Extract provided:

□ □ □ □ □ □ □

Connecticut’s FMLA (CGS §§ 31-51kk through 31-51qq) regulates only private employers with 75 or more employees. By law, to be eligible an employee must have been working for the employer at least 12 months and have at least 1,000 hours of service during the 12 months prior to the leave.
An employee can take a FMLA leave for birth or adoption of a child; care for a spouse, offspring, or parent who has a serious health condition; or the employee’s serious health condition. To the extent practicable, the employee must give advance notice of need for FMLA leave. Where the reason is the employee’s a health condition, the employee must try to schedule FMLA leave to avoid disrupting work operations. The law specifies conditions under which an employer may require certification of the need for FMLA leave.
An eligible employee can take up to 16 work weeks of leave without pay during a 24-month period beginning with the first day of FMLA leave. If both parents work for the same employer, they can take a total of 16 weeks for birth, adoption, or care for a sick parent.
An employer may provide paid FMLA leave. For birth, adoption, or family illness an employee may use vacation, personal, or unpaid leave to complete the 16 weeks if paid FMLA leave is insufficient. For family or personal illness, an employee may also use medical or sick leave. In some circumstances FMLA leave may be intermittent or on a reduced leave schedule.

□ □ □ □ □ □ □

Record extracts:
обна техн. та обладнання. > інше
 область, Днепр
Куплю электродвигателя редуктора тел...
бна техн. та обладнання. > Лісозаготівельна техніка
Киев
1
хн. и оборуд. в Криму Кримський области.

□ □ □ □ □ □ □

What this exercise asks:
**A)** Under the text on Connecticut's FMLA, how many hours of service must an employee have during the 12 months before the leave to be eligible?
**B)** Turn the paragraph beginning "An employer may provide paid FMLA leave" in the text on Connecticut's FMLA into a short bulleted list that keeps its main facts.
The listing has nothing to do with the text on Connecticut's FMLA.

Results:
**A)** At least 1,000 hours.

**B)**
- Employers may provide paid FMLA leave.
- For birth, adoption, or family illness, an employee may use vacation, personal, or unpaid leave to complete the 16 weeks if paid FMLA leave is insufficient.
- For family or personal illness, an employee may also use medical or sick leave.
- In some circumstances, FMLA leave may be intermittent or on a reduced leave schedule.